YOUR GOAL: Restate the data exactly as given and keep the pictures out.

DATA TO USE:

......

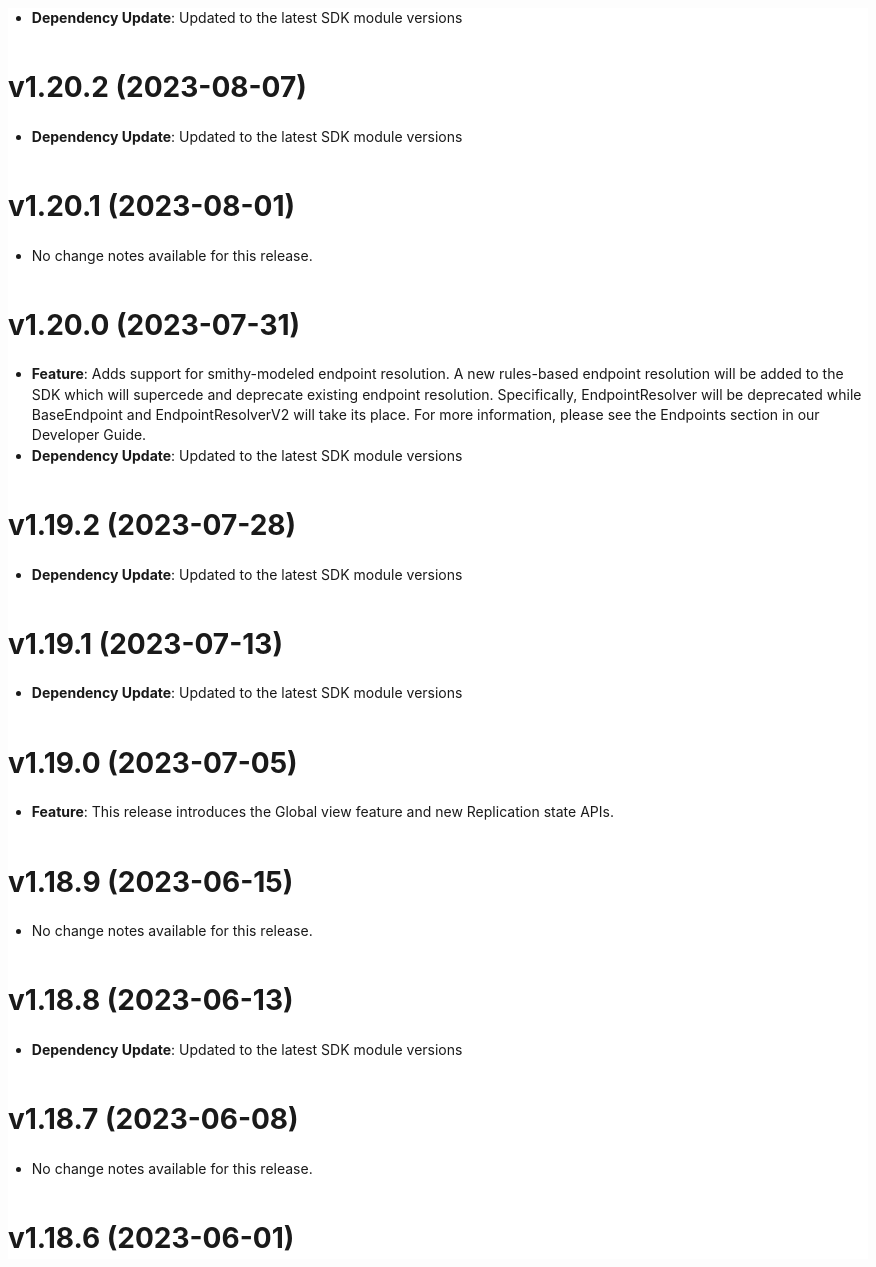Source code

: * **Dependency Update**: Updated to the latest SDK module versions

# v1.20.2 (2023-08-07)

* **Dependency Update**: Updated to the latest SDK module versions

# v1.20.1 (2023-08-01)

* No change notes available for this release.

# v1.20.0 (2023-07-31)

* **Feature**: Adds support for smithy-modeled endpoint resolution. A new rules-based endpoint resolution will be added to the SDK which will supercede and deprecate existing endpoint resolution. Specifically, EndpointResolver will be deprecated while BaseEndpoint and EndpointResolverV2 will take its place. For more information, please see the Endpoints section in our Developer Guide.
* **Dependency Update**: Updated to the latest SDK module versions

# v1.19.2 (2023-07-28)

* **Dependency Update**: Updated to the latest SDK module versions

# v1.19.1 (2023-07-13)

* **Dependency Update**: Updated to the latest SDK module versions

# v1.19.0 (2023-07-05)

* **Feature**: This release introduces the Global view feature and new Replication state APIs.

# v1.18.9 (2023-06-15)

* No change notes available for this release.

# v1.18.8 (2023-06-13)

* **Dependency Update**: Updated to the latest SDK module versions

# v1.18.7 (2023-06-08)

* No change notes available for this release.

# v1.18.6 (2023-06-01)

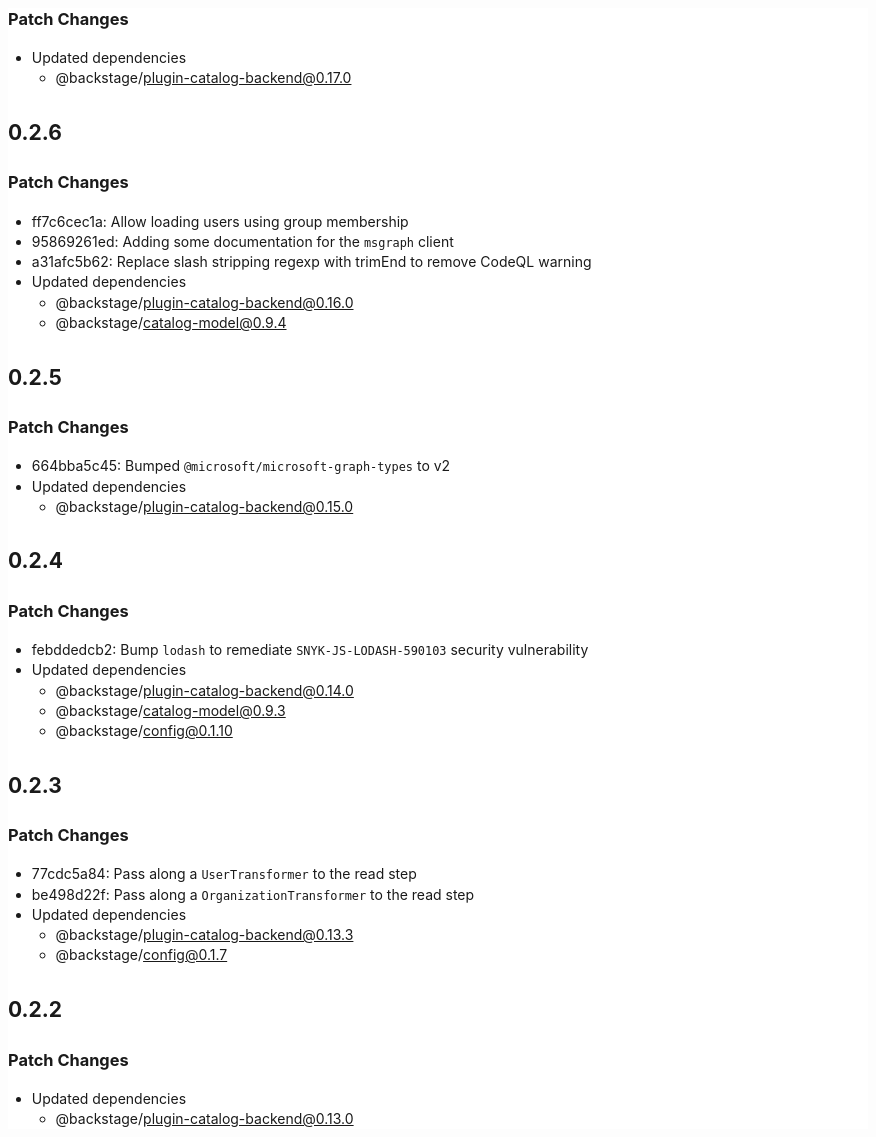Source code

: ### Patch Changes

- Updated dependencies
  - @backstage/plugin-catalog-backend@0.17.0

## 0.2.6

### Patch Changes

- ff7c6cec1a: Allow loading users using group membership
- 95869261ed: Adding some documentation for the `msgraph` client
- a31afc5b62: Replace slash stripping regexp with trimEnd to remove CodeQL warning
- Updated dependencies
  - @backstage/plugin-catalog-backend@0.16.0
  - @backstage/catalog-model@0.9.4

## 0.2.5

### Patch Changes

- 664bba5c45: Bumped `@microsoft/microsoft-graph-types` to v2
- Updated dependencies
  - @backstage/plugin-catalog-backend@0.15.0

## 0.2.4

### Patch Changes

- febddedcb2: Bump `lodash` to remediate `SNYK-JS-LODASH-590103` security vulnerability
- Updated dependencies
  - @backstage/plugin-catalog-backend@0.14.0
  - @backstage/catalog-model@0.9.3
  - @backstage/config@0.1.10

## 0.2.3

### Patch Changes

- 77cdc5a84: Pass along a `UserTransformer` to the read step
- be498d22f: Pass along a `OrganizationTransformer` to the read step
- Updated dependencies
  - @backstage/plugin-catalog-backend@0.13.3
  - @backstage/config@0.1.7

## 0.2.2

### Patch Changes

- Updated dependencies
  - @backstage/plugin-catalog-backend@0.13.0
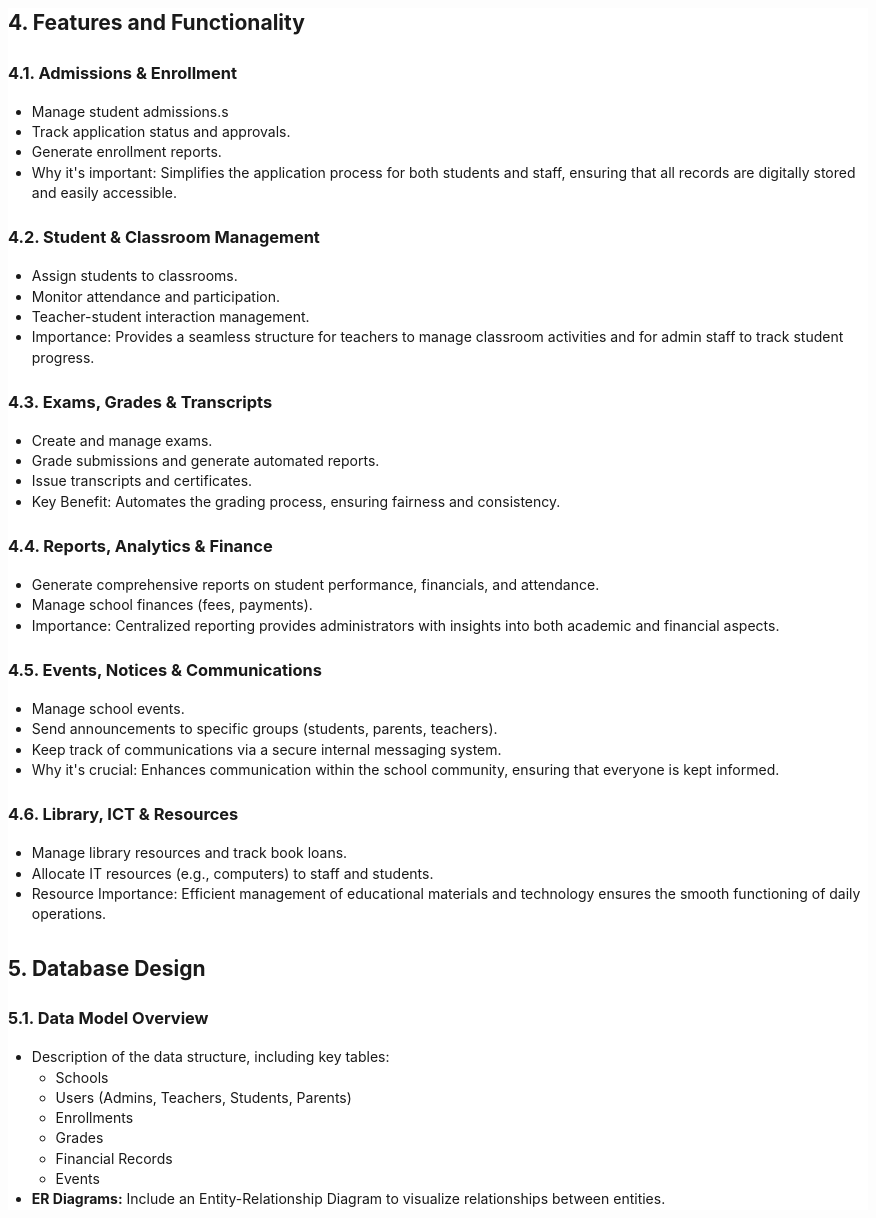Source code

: ## **4. Features and Functionality**

   ### **4.1. Admissions & Enrollment**
   - Manage student admissions.s
   - Track application status and approvals.
   - Generate enrollment reports.
   - Why it's important: Simplifies the application process for both students and staff, ensuring that all records are digitally stored and easily accessible.

   ### **4.2. Student & Classroom Management**
   - Assign students to classrooms.
   - Monitor attendance and participation.
   - Teacher-student interaction management.
   - Importance: Provides a seamless structure for teachers to manage classroom activities and for admin staff to track student progress.

   ### **4.3. Exams, Grades & Transcripts**
   - Create and manage exams.
   - Grade submissions and generate automated reports.
   - Issue transcripts and certificates.
   - Key Benefit: Automates the grading process, ensuring fairness and consistency.

   ### **4.4. Reports, Analytics & Finance**
   - Generate comprehensive reports on student performance, financials, and attendance.
   - Manage school finances (fees, payments).
   - Importance: Centralized reporting provides administrators with insights into both academic and financial aspects.

   ### **4.5. Events, Notices & Communications**
   - Manage school events.
   - Send announcements to specific groups (students, parents, teachers).
   - Keep track of communications via a secure internal messaging system.
   - Why it's crucial: Enhances communication within the school community, ensuring that everyone is kept informed.

   ### **4.6. Library, ICT & Resources**
   - Manage library resources and track book loans.
   - Allocate IT resources (e.g., computers) to staff and students.
   - Resource Importance: Efficient management of educational materials and technology ensures the smooth functioning of daily operations.

## **5. Database Design**

   ### **5.1. Data Model Overview**
   - Description of the data structure, including key tables:
     - Schools
     - Users (Admins, Teachers, Students, Parents)
     - Enrollments
     - Grades
     - Financial Records
     - Events
   - **ER Diagrams:** Include an Entity-Relationship Diagram to visualize relationships between entities.
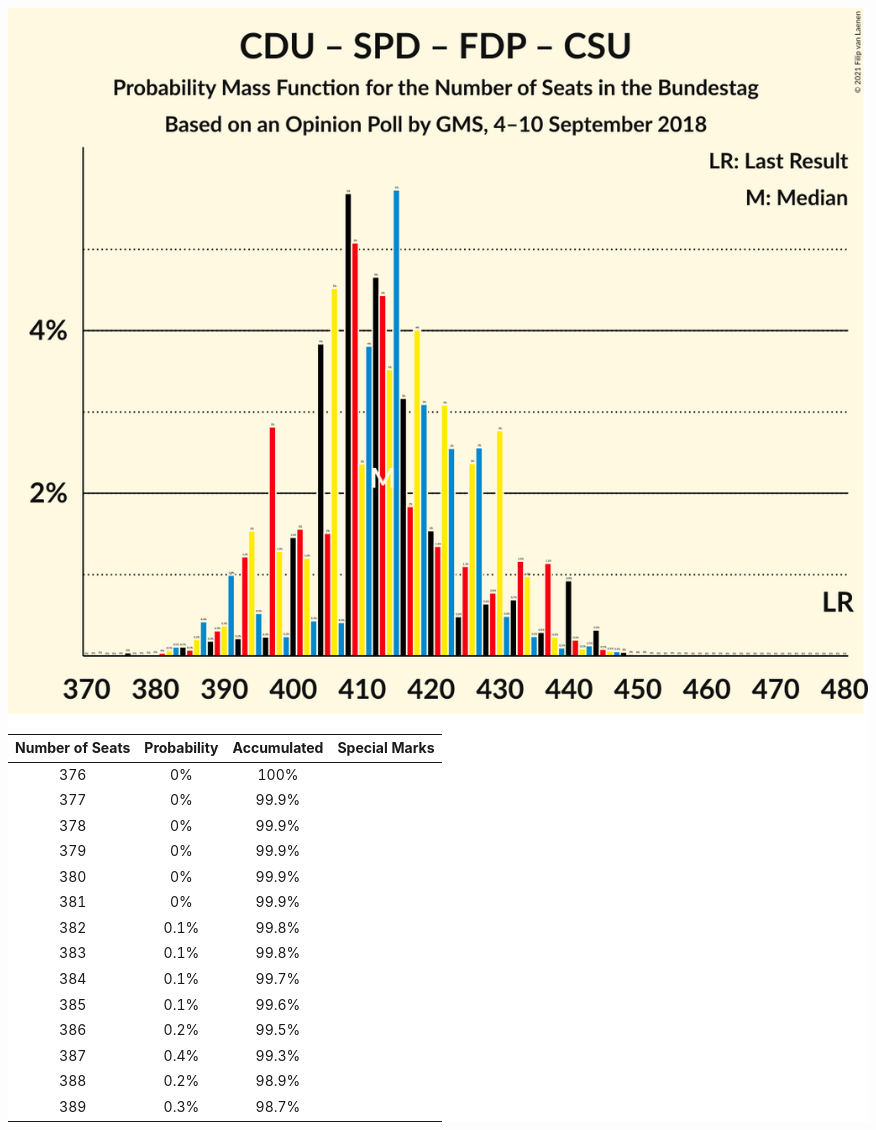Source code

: ![Graph with seats probability mass function not yet produced](2018-09-10-GMS-coalitions-seats-pmf-cdu–spd–fdp–csu.png "Seats Probability Mass Function")

| Number of Seats | Probability | Accumulated | Special Marks |
|:---------------:|:-----------:|:-----------:|:-------------:|
| 376 | 0% | 100% |  |
| 377 | 0% | 99.9% |  |
| 378 | 0% | 99.9% |  |
| 379 | 0% | 99.9% |  |
| 380 | 0% | 99.9% |  |
| 381 | 0% | 99.9% |  |
| 382 | 0.1% | 99.8% |  |
| 383 | 0.1% | 99.8% |  |
| 384 | 0.1% | 99.7% |  |
| 385 | 0.1% | 99.6% |  |
| 386 | 0.2% | 99.5% |  |
| 387 | 0.4% | 99.3% |  |
| 388 | 0.2% | 98.9% |  |
| 389 | 0.3% | 98.7% |  |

......

WRITTEN REPLY:
Source code

: * **Dependency Update**: Updated to the latest SDK module versions

# v1.20.2 (2023-08-07)

* **Dependency Update**: Updated to the latest SDK module versions

# v1.20.1 (2023-08-01)

* No change notes available for this release.

# v1.20.0 (2023-07-31)

* **Feature**: Adds support for smithy-modeled endpoint resolution. A new rules-based endpoint resolution will be added to the SDK which will supercede and deprecate existing endpoint resolution. Specifically, EndpointResolver will be deprecated while BaseEndpoint and EndpointResolverV2 will take its place. For more information, please see the Endpoints section in our Developer Guide.
* **Dependency Update**: Updated to the latest SDK module versions

# v1.19.2 (2023-07-28)

* **Dependency Update**: Updated to the latest SDK module versions

# v1.19.1 (2023-07-13)

* **Dependency Update**: Updated to the latest SDK module versions

# v1.19.0 (2023-07-05)

* **Feature**: This release introduces the Global view feature and new Replication state APIs.

# v1.18.9 (2023-06-15)

* No change notes available for this release.

# v1.18.8 (2023-06-13)

* **Dependency Update**: Updated to the latest SDK module versions

# v1.18.7 (2023-06-08)

* No change notes available for this release.

# v1.18.6 (2023-06-01)

Source code

: ### Patch Changes

- Updated dependencies
  - @backstage/plugin-catalog-backend@0.17.0

## 0.2.6

### Patch Changes

- ff7c6cec1a: Allow loading users using group membership
- 95869261ed: Adding some documentation for the `msgraph` client
- a31afc5b62: Replace slash stripping regexp with trimEnd to remove CodeQL warning
- Updated dependencies
  - @backstage/plugin-catalog-backend@0.16.0
  - @backstage/catalog-model@0.9.4

## 0.2.5

### Patch Changes

- 664bba5c45: Bumped `@microsoft/microsoft-graph-types` to v2
- Updated dependencies
  - @backstage/plugin-catalog-backend@0.15.0

## 0.2.4

### Patch Changes

- febddedcb2: Bump `lodash` to remediate `SNYK-JS-LODASH-590103` security vulnerability
- Updated dependencies
  - @backstage/plugin-catalog-backend@0.14.0
  - @backstage/catalog-model@0.9.3
  - @backstage/config@0.1.10

## 0.2.3

### Patch Changes

- 77cdc5a84: Pass along a `UserTransformer` to the read step
- be498d22f: Pass along a `OrganizationTransformer` to the read step
- Updated dependencies
  - @backstage/plugin-catalog-backend@0.13.3
  - @backstage/config@0.1.7

## 0.2.2

### Patch Changes

- Updated dependencies
  - @backstage/plugin-catalog-backend@0.13.0
Source code

: ## **4. Features and Functionality**

   ### **4.1. Admissions & Enrollment**
   - Manage student admissions.s
   - Track application status and approvals.
   - Generate enrollment reports.
   - Why it's important: Simplifies the application process for both students and staff, ensuring that all records are digitally stored and easily accessible.

   ### **4.2. Student & Classroom Management**
   - Assign students to classrooms.
   - Monitor attendance and participation.
   - Teacher-student interaction management.
   - Importance: Provides a seamless structure for teachers to manage classroom activities and for admin staff to track student progress.

   ### **4.3. Exams, Grades & Transcripts**
   - Create and manage exams.
   - Grade submissions and generate automated reports.
   - Issue transcripts and certificates.
   - Key Benefit: Automates the grading process, ensuring fairness and consistency.

   ### **4.4. Reports, Analytics & Finance**
   - Generate comprehensive reports on student performance, financials, and attendance.
   - Manage school finances (fees, payments).
   - Importance: Centralized reporting provides administrators with insights into both academic and financial aspects.

   ### **4.5. Events, Notices & Communications**
   - Manage school events.
   - Send announcements to specific groups (students, parents, teachers).
   - Keep track of communications via a secure internal messaging system.
   - Why it's crucial: Enhances communication within the school community, ensuring that everyone is kept informed.

   ### **4.6. Library, ICT & Resources**
   - Manage library resources and track book loans.
   - Allocate IT resources (e.g., computers) to staff and students.
   - Resource Importance: Efficient management of educational materials and technology ensures the smooth functioning of daily operations.

## **5. Database Design**

   ### **5.1. Data Model Overview**
   - Description of the data structure, including key tables:
     - Schools
     - Users (Admins, Teachers, Students, Parents)
     - Enrollments
     - Grades
     - Financial Records
     - Events
   - **ER Diagrams:** Include an Entity-Relationship Diagram to visualize relationships between entities.
Source code

: ![Graph with seats probability mass function not yet produced](2018-09-10-GMS-coalitions-seats-pmf-cdu–spd–fdp–csu.png "Seats Probability Mass Function")

| Number of Seats | Probability | Accumulated | Special Marks |
|:---------------:|:-----------:|:-----------:|:-------------:|
| 376 | 0% | 100% |  |
| 377 | 0% | 99.9% |  |
| 378 | 0% | 99.9% |  |
| 379 | 0% | 99.9% |  |
| 380 | 0% | 99.9% |  |
| 381 | 0% | 99.9% |  |
| 382 | 0.1% | 99.8% |  |
| 383 | 0.1% | 99.8% |  |
| 384 | 0.1% | 99.7% |  |
| 385 | 0.1% | 99.6% |  |
| 386 | 0.2% | 99.5% |  |
| 387 | 0.4% | 99.3% |  |
| 388 | 0.2% | 98.9% |  |
| 389 | 0.3% | 98.7% |  |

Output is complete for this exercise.